Key for me is, as Neame (2011) states for academic developers to have choice to adopt approaches which they think are suitable in different situations and contexts. One size does not fit all. But we need to remember more democratic approaches enable communities of practice to emerge. Through these will we all start recognising the value and contributions of each other and want to grow to achieve common goals. Also, I was so pleased to read in this paper that at the heart of academic development are people, networks and communities and that we need to learn to learn and develop together.

Something I would also like to investigate further is the social identity theory – Tajfel (in- and out-of group, see and how this influences or if, academic development activities and impact.

By the way, do you remember that there was a time, not so long ago, when we were asking students not to use Wikipedia and Google?
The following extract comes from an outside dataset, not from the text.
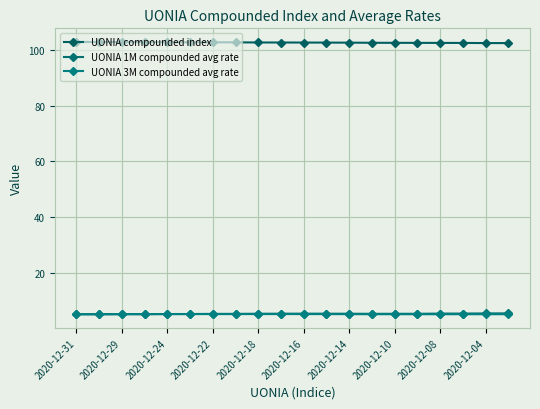

What is the average value of the UONIA 1M compounded avg rate series?

5.4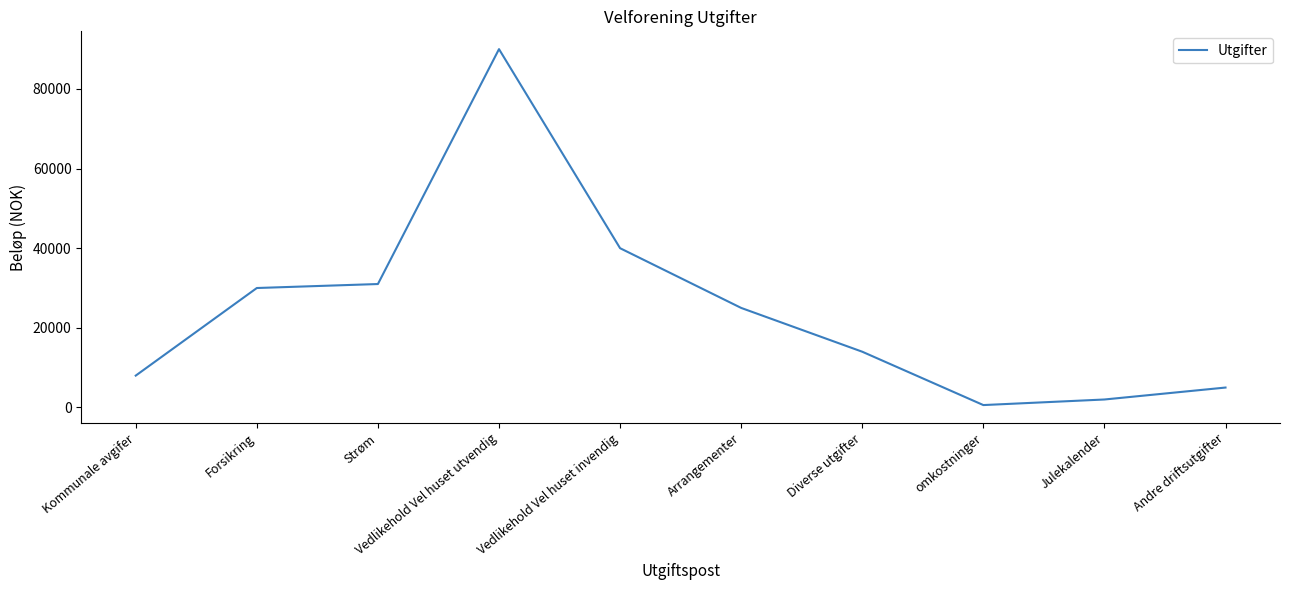

Where is the first local minimum?

omkostninger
How (fast) things change…



Neame, C. (2011)  Exploring Models of Development of Professional Practice in Learning and Teaching in Higher Education: What Can We Learn from Biology and Marketing? Educate~ Vol. 11, No. 1, 2011, pp. 9-19

Land, R. (2003) Orientations to Academic Development in Eggins, H. And Macdonald, R. (eds.) The Scholarship of Academic Development, pp. 34-46. The Society for research into higher Education and Open University Press.